27th

April

2017

Just My Two Cents: Approaches to Recovery

  • Time: 8:30 PM

What approach do you think works best for people in recovery? I felt compelled to write a brief not...

What approach do you think works best for people in recovery?

I felt compelled to write a brief note around a couple treatment and recovery models (or approaches) associated with the disease of addiction and one of the unfortunate consequential characteristics of active addiction: homelessness.

My interest in this subject matter is directly related to the work we do here at Mariners Inn, my years of experience as a social worker working in the field of addiction, and the admirably necessary work done by programs providing services where homelessness is the primary or “presenting problem” (as we say in the field).

Programs that serve the homeless, where homelessness is the presenting problem, practice what is known as the Housing First model. Simply put, this model concludes that housing is the immediate and primary problem to solve, while the type of supportive services necessary to help individuals or families remain housed come later. Treatment and Recovery programs that serve people with a desire to arrest the disease of addiction as a primary focus practice the Recovery Oriented System of Care (ROSC) model.

It is important to note that some of the guiding principles of the Recovery Oriented System of Care (ROSC) support the process of healing by acknowledging that:

  • There are many pathways to recovery
  • Recovery is supported by peers and allies
  • Recovery involves (re)joining and (re)building a life in the community
  • Recovery is a reality.

[Records provided]
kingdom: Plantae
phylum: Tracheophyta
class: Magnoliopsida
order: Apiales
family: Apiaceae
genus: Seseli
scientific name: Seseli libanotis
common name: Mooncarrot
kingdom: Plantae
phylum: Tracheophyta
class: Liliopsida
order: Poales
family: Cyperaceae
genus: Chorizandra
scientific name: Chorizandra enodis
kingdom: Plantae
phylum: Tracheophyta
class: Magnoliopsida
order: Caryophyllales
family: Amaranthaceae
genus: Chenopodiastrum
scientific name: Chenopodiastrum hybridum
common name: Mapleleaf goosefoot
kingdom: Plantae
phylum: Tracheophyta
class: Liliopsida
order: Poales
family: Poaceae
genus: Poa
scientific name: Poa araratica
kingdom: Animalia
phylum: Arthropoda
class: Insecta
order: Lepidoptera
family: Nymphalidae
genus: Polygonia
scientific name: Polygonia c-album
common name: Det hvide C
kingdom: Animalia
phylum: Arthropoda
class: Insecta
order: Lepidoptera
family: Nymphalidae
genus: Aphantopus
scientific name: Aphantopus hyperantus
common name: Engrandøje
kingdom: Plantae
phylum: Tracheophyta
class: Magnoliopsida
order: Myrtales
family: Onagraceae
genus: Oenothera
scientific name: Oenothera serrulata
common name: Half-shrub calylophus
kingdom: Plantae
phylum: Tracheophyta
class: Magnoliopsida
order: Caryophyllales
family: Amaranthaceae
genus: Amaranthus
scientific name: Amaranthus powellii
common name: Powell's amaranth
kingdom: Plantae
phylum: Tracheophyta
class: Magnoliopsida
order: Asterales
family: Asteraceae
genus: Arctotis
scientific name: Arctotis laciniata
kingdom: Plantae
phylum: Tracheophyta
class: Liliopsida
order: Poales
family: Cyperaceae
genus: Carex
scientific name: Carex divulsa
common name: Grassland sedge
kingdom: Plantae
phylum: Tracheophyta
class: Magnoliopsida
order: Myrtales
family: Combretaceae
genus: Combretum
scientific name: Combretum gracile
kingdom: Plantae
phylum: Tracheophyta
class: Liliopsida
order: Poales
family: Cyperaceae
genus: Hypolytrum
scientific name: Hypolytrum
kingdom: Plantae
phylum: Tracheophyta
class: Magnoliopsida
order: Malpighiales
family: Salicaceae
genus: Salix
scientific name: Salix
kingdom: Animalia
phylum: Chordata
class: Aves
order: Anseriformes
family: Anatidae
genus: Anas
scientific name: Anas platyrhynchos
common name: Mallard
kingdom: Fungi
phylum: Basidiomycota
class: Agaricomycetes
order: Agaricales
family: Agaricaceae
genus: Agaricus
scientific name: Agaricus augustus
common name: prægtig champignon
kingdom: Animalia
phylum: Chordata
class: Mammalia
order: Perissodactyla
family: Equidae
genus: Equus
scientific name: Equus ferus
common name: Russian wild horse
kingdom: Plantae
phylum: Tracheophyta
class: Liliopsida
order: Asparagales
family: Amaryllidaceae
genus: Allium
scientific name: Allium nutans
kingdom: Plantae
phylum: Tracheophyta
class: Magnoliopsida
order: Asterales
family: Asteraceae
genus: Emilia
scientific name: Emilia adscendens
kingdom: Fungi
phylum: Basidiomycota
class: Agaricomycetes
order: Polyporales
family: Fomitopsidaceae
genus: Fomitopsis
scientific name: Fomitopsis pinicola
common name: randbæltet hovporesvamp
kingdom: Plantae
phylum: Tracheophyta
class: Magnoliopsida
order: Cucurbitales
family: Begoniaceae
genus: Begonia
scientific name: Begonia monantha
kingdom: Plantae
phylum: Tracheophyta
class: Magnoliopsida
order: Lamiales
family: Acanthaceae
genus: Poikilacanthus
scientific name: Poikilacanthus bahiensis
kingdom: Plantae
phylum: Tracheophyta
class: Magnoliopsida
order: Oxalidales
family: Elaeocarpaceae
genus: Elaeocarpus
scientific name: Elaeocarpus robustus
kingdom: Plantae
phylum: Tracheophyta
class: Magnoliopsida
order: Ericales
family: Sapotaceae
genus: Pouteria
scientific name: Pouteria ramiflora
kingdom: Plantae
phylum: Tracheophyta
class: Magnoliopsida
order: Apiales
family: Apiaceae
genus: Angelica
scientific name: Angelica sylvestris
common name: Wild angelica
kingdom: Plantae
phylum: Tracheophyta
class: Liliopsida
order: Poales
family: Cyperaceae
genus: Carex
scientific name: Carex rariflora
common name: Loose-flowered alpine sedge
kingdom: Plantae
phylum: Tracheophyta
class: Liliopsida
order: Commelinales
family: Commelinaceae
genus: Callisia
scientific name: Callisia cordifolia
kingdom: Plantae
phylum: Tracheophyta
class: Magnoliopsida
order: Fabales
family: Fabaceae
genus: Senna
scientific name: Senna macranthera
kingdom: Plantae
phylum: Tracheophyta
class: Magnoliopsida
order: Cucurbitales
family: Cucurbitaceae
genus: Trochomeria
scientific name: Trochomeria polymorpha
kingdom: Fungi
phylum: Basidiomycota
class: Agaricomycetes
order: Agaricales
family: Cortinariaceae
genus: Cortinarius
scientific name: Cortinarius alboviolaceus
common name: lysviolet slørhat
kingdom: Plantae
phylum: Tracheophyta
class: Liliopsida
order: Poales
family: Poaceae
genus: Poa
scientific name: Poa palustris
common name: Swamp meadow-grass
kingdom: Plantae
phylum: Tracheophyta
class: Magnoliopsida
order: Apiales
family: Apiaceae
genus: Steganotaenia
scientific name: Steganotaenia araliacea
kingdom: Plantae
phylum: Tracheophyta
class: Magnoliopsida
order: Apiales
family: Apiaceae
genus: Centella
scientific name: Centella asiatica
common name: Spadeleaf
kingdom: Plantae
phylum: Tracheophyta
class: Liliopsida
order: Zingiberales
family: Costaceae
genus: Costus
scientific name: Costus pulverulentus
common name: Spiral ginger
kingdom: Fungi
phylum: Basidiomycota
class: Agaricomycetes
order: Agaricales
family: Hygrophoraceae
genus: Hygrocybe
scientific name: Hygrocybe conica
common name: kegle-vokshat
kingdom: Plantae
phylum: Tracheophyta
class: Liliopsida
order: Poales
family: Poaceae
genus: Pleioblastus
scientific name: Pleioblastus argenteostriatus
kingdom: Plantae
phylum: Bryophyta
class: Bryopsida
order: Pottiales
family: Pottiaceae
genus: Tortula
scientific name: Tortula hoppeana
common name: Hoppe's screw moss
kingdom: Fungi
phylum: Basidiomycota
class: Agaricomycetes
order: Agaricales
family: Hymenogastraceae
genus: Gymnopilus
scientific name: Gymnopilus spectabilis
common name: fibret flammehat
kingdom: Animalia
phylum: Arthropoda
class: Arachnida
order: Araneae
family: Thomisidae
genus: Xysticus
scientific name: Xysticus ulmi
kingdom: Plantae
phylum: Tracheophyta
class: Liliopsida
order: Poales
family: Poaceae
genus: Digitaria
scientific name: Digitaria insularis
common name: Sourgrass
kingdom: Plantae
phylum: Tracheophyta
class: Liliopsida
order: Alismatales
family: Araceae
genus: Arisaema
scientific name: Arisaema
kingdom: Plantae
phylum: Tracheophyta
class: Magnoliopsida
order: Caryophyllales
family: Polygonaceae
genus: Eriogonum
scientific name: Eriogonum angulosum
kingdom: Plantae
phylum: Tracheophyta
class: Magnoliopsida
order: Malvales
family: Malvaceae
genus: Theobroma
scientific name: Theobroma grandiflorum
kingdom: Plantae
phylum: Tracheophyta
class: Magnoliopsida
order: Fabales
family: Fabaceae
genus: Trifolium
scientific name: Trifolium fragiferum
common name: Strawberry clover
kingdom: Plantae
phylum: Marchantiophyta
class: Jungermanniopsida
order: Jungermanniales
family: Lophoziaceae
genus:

[Exercise] Please continue the post on approaches to addiction recovery, starting after its final line, "Recovery is a reality."

[Answer to the problem]
ROSC identifies specific elements that are paramount to the implementation of the principles that promote long-term recovery. Some of those elements conclude that services must be:

  • Integrated
  • Person-centered
  • Strength-based, and
  • have a Commitment to peer recovery support services

Adversely, the Housing First model:

  • does not require residents to achieve certain milestones (e.g., abstinence from substances, treatment attendance, clinical stability) to acquire or maintain housing
  • Advocates harm reduction; limiting the risks and harms associated with unsafe drug and alcohol use by promoting infrequent use versus abstinence

A number of my colleagues in the field and I fully support and believe that peer recovery support services, including recovery housing as a transition to independent living, are essential to the successful community reintegration needed by recovering people seeking long-term sobriety. One of my esteemed colleagues wrote; Personally, I believe that you have to separate the two approaches of housing first and "recovery first". Recovery goals must be clearly identified and services have to be available to help those who are striving to recover. To allow people to continue to use drugs in a facility that advocates being drug free is a contradiction to recovery.”

What do you think?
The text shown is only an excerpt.